In 1996, Gerald Soffen received a phone call from NASA Headquarters. Researchers at the Johnson Space Flight Center were reporting evidence of alien life in a Martian meteorite. The discovery was about to go public, the president was going to make a statement, what should he know. Soffen, who had been project scientist for the Viking mission – Martian landers from 20 years before – was the world expert on the search for alien life. What did he think? Was the science solid? There was little time and they needed an expert opinion.

The Allen Hills Meteorite (ALH84001) contains interesting carbon formations that look like microfossils. Seeing the research report, Soffen said yes, this looks like evidence for life, but not proof of life. More work needed to be done. NASA would be accused of hiding the truth if they didn’t say something right away, but the meteorite was promising. On August 7, 1996 President Bill Clinton made a public statement about the meteorite, the possibility that it harbored fossils, and the path of future research.

I was an undergraduate working for Gerald Soffen that summer. To this day, I consider myself both lucky and blessed to have been there. In the coming weeks and years, the scientific community investigated. We found that we were not convinced. Still, the arguments and the evidence spurred the development of astrobiology, a new way of looking at the search for life beyond Earth. Astrobiology integrates of many natural sciences and engineering. The Martian meteorite, along with discoveries of extrasolar planets and extreme organisms, led to a new scientific endeavor. Soffen convinced me to be part of the project. Though it would not be completed in his lifetime, or even mine, it was something important.

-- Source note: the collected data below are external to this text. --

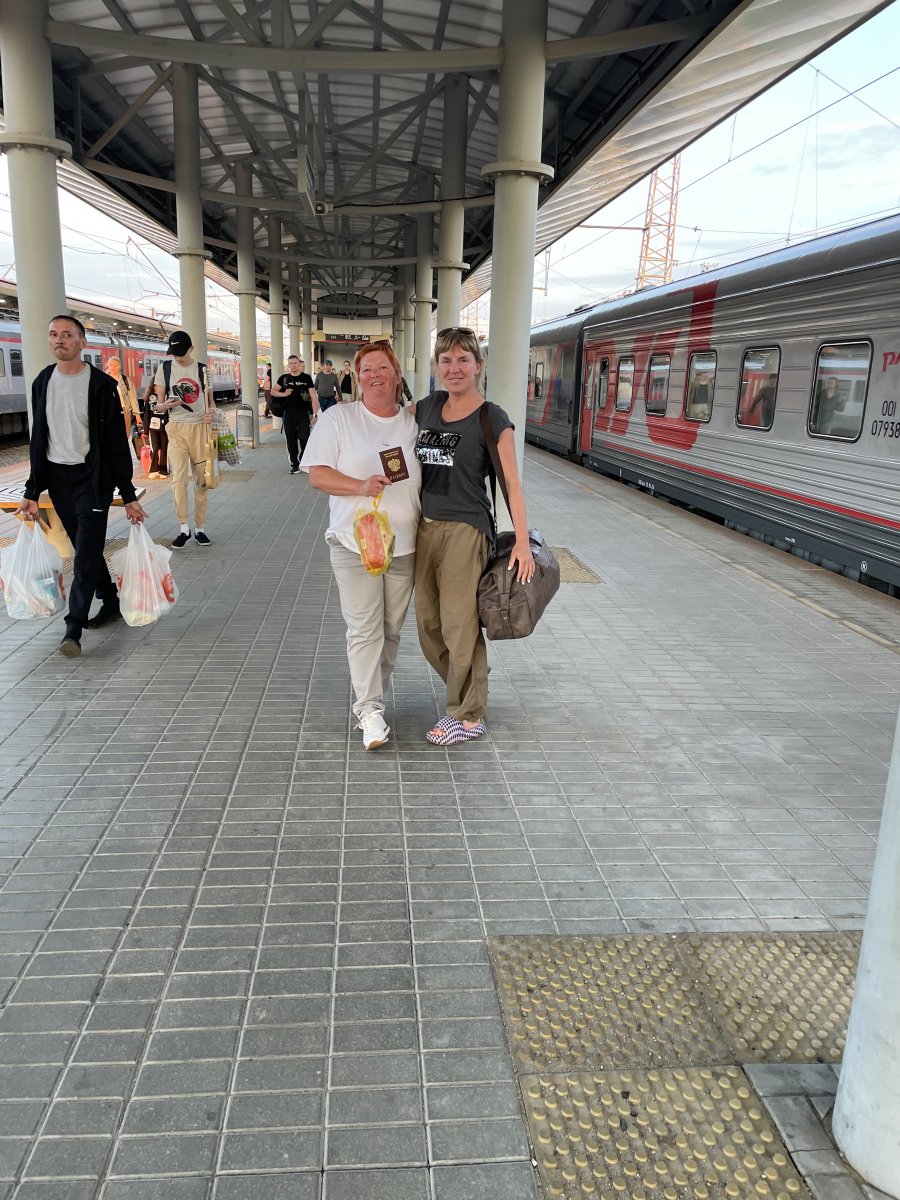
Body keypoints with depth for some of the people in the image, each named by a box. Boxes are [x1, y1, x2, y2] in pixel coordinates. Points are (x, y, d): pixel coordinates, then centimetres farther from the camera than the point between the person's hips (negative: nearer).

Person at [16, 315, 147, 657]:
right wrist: (32, 492, 9)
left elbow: (117, 443, -7)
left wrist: (128, 496, -9)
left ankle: (73, 629, -5)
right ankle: (111, 602, 30)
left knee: (86, 554, -8)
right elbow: (39, 440, 12)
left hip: (92, 477, -5)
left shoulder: (102, 384, -7)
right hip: (56, 478, 5)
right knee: (85, 550, 12)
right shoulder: (42, 382, 7)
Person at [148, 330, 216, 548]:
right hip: (177, 429, -1)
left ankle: (200, 528, 13)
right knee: (178, 478, -10)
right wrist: (166, 405, -18)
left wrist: (212, 411, -11)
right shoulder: (164, 368, 3)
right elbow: (158, 404, 6)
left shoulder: (202, 369, 5)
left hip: (200, 428, 1)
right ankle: (184, 528, -1)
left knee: (201, 480, 5)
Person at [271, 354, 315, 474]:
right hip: (289, 413, 2)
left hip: (303, 412, -2)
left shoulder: (306, 378, 3)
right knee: (291, 439, 4)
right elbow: (273, 391, 11)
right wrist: (284, 394, -9)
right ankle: (294, 464, 14)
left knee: (304, 438, -6)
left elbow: (312, 396, 1)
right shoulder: (284, 378, 8)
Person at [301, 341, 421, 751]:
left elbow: (428, 478, 15)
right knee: (364, 628, -7)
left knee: (391, 629, 11)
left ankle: (372, 695, 28)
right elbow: (318, 475, -5)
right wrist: (361, 486, -21)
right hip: (354, 543, -3)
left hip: (404, 544, 4)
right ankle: (369, 710, 0)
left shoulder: (415, 424, 9)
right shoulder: (339, 418, 0)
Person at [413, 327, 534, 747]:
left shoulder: (492, 419, -6)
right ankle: (467, 690, 33)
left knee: (459, 626, -1)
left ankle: (469, 716, 15)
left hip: (465, 530, -6)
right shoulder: (427, 408, 10)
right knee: (427, 622, 11)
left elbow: (510, 482, -10)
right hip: (426, 525, 6)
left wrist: (522, 542, -16)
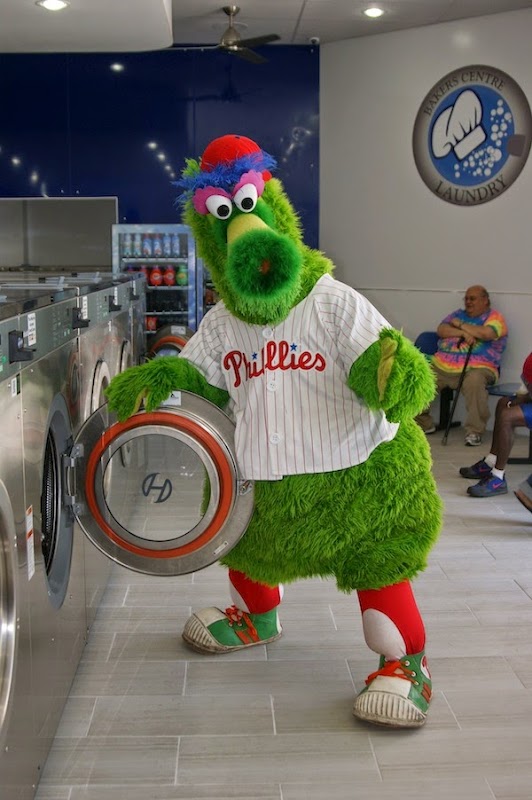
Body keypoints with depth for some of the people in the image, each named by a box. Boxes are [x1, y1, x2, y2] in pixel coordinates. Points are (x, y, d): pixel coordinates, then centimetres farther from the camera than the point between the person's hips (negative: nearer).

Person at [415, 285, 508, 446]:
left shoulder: (494, 317, 6)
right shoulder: (458, 314, 22)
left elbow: (486, 333, -15)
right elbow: (441, 330, 7)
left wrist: (460, 325, -3)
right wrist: (463, 332, -10)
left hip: (476, 368, -5)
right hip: (442, 365, 6)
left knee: (475, 381, -38)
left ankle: (474, 431, -28)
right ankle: (423, 423, 7)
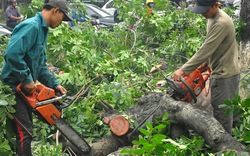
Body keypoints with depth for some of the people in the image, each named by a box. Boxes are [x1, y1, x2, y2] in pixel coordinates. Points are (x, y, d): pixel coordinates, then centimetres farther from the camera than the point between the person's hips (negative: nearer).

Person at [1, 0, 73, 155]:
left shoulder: (42, 30, 15)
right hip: (14, 88, -10)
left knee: (25, 130, 17)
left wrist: (55, 84, 7)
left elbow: (40, 66, 17)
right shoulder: (31, 26, -18)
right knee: (25, 133, -9)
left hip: (23, 88, 10)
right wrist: (27, 79, -23)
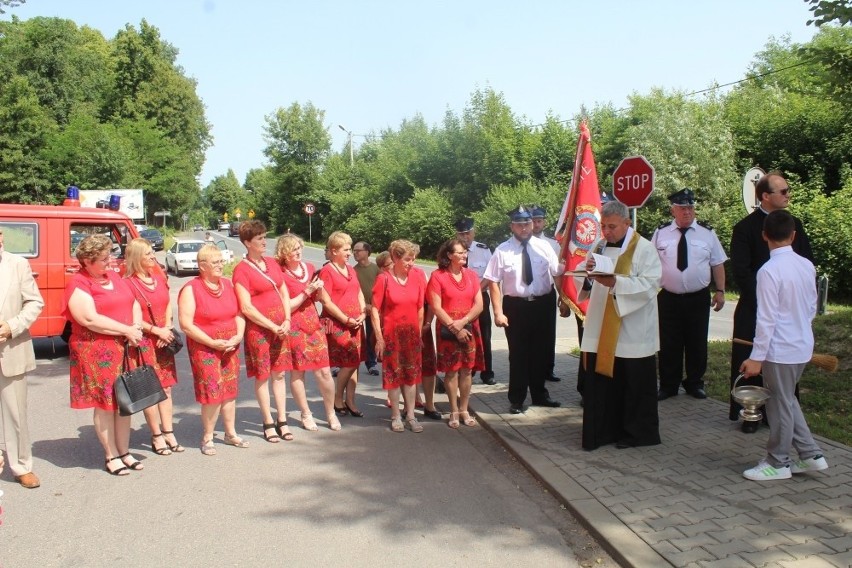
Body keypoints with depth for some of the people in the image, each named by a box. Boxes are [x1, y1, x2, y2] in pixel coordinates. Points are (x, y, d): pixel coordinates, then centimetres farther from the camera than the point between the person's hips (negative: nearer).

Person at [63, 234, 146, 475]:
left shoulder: (113, 276, 14)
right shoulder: (78, 285, -10)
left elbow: (134, 303, 15)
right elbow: (91, 320, -19)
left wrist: (137, 327, -4)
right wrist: (127, 330, -16)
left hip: (126, 350, 7)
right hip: (97, 353, -7)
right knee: (105, 404, 1)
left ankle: (125, 452, 20)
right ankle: (111, 456, 12)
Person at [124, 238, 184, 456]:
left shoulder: (159, 277, 8)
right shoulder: (129, 283, -11)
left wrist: (167, 328, -2)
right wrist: (157, 330, -17)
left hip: (164, 340, 6)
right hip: (144, 342, -6)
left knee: (166, 388, 10)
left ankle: (169, 433, 18)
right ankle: (157, 436, 10)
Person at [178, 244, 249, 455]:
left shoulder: (228, 284, 9)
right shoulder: (191, 289, -9)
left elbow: (239, 313, 12)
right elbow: (186, 324, -14)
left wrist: (239, 335, -6)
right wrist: (212, 343, -18)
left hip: (230, 347, 6)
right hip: (205, 348, -5)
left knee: (230, 390, 12)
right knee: (212, 393, -6)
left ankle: (231, 433, 25)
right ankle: (207, 438, 10)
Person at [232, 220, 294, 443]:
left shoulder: (272, 263, 11)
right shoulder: (241, 270, -8)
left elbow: (284, 293, 13)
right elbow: (246, 308, -14)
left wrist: (286, 321, 0)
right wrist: (272, 326, -14)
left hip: (280, 326, 6)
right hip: (258, 328, -6)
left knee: (279, 374, 9)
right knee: (262, 376, 3)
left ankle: (282, 421, 17)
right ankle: (268, 423, 14)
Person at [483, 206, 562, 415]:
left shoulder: (544, 247, 0)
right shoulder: (502, 251, -7)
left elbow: (558, 275, 2)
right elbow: (493, 282, -10)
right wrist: (498, 312, -15)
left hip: (542, 305, 3)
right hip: (515, 306, -3)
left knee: (541, 352, 15)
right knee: (518, 354, 7)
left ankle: (539, 394, 34)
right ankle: (517, 399, 22)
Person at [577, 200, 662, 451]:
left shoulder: (644, 248, -6)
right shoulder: (599, 246, 10)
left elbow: (650, 285, -17)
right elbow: (586, 287, 13)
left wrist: (616, 282, -28)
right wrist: (588, 272, -10)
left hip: (632, 332, -5)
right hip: (601, 331, 5)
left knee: (634, 385, 5)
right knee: (601, 383, 7)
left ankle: (635, 432, 21)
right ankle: (603, 431, 19)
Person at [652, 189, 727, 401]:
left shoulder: (707, 233, 2)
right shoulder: (661, 233, 1)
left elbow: (718, 264, 5)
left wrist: (720, 291, -2)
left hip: (698, 299, 1)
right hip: (668, 298, 0)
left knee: (697, 344, 10)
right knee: (669, 345, 5)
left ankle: (694, 383, 26)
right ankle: (668, 385, 19)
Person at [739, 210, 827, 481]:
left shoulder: (769, 271, -20)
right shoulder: (807, 266, 2)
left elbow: (766, 319, -20)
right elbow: (812, 308, 11)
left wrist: (756, 357, -15)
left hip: (780, 350, -8)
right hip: (802, 346, 8)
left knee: (780, 404, 6)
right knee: (787, 400, 22)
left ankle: (778, 463, 21)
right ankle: (810, 455, 26)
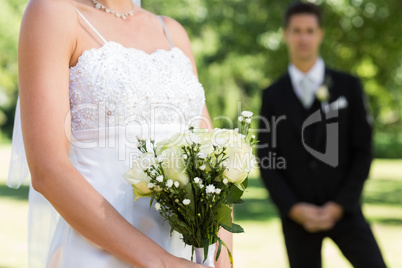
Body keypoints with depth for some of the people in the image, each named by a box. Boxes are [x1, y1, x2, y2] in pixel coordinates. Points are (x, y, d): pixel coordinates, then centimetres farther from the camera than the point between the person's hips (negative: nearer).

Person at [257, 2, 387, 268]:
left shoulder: (348, 86, 1)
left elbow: (363, 151, -1)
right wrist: (294, 208, -11)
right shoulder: (273, 95, 3)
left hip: (342, 210, 0)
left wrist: (339, 205, -10)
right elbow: (267, 160, 1)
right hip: (297, 215, 1)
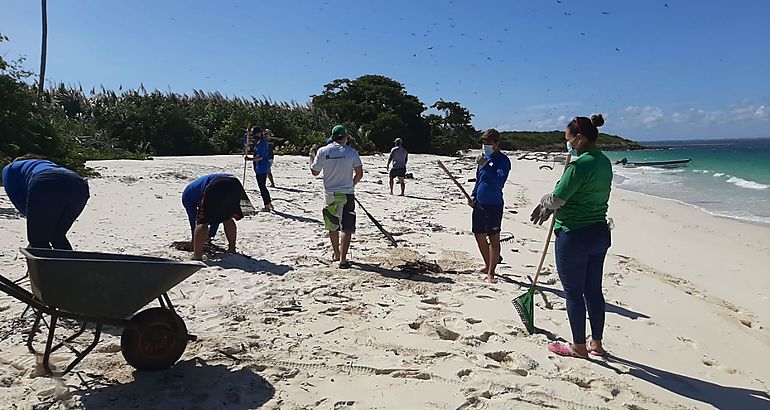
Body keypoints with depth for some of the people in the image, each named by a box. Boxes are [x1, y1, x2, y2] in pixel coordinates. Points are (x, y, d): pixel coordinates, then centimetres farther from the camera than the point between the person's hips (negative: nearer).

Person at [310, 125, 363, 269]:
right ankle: (343, 259, -4)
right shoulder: (351, 152, -6)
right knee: (346, 228, 1)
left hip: (330, 194, 3)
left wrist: (312, 158, 21)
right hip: (347, 195, -2)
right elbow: (359, 174, -8)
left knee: (332, 226, 19)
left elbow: (315, 172, 4)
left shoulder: (323, 151, -3)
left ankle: (336, 254, 32)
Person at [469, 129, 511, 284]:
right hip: (479, 203, 8)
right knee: (479, 236, 14)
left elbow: (499, 182, -26)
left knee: (494, 238, -3)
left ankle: (491, 273, 2)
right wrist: (473, 195, 13)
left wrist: (485, 166, -29)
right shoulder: (484, 157, 11)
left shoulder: (503, 160, -11)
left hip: (494, 205, -8)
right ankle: (488, 266, 30)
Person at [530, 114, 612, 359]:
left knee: (573, 292, 5)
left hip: (574, 236, -9)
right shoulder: (604, 162, 9)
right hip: (600, 233, 9)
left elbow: (556, 199, -17)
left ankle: (579, 347, 18)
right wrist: (550, 206, 13)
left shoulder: (580, 165, -20)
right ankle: (596, 343, 29)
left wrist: (544, 204, 5)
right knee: (594, 290, 17)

We should think critically, search thoughtfully, and create an integrated picture of life in the universe.

Twenty years later I dread – and devoutly hope – that I, too, will receive a phone call. “We’ve seen something wriggling on Europa. We need to tell the world. What should we say?” These days I’m one of the experts, not only in astrobiology as a science, but something we call “astrobiology and society.” Life is a tricky concept and it means different things to different people. How can NASA as a public institution respect the beliefs of citizens, while being thoughtful about the science? When the public funds the search for life, what are they asking us to do? And how will they respond to what we find?

In recent years, the NASA Astrobiology Institute has funded several astrobiology and society programs, including a chair at the Library of Congress and a program at the Center of Theological Inquiry in Princeton. These programs do not conflate religion and science. They do give us a chance to think critically about the questions. What makes life interesting? How can we search for life, study life on Earth, and communicate the results in a way that will satisfy the deep curiosity of the general public?

Thinking ahead, we may also have to answer some very difficult questions. If we do encounter life, will we have an ethical obligation to turn off the spacecraft? We don’t want to inadvertently harm something on Europa. That type of question rests solidly on what we, as a society, think about the value of life both on Earth and beyond. I’m proud to be one of the people laying the ground work so that when the time comes, we will be ready. I’m proud of my role in getting the best science to scholars of the humanities and the best of the humanities to scientists. The call may come tomorrow, or in a hundred years, but I think we will be ready.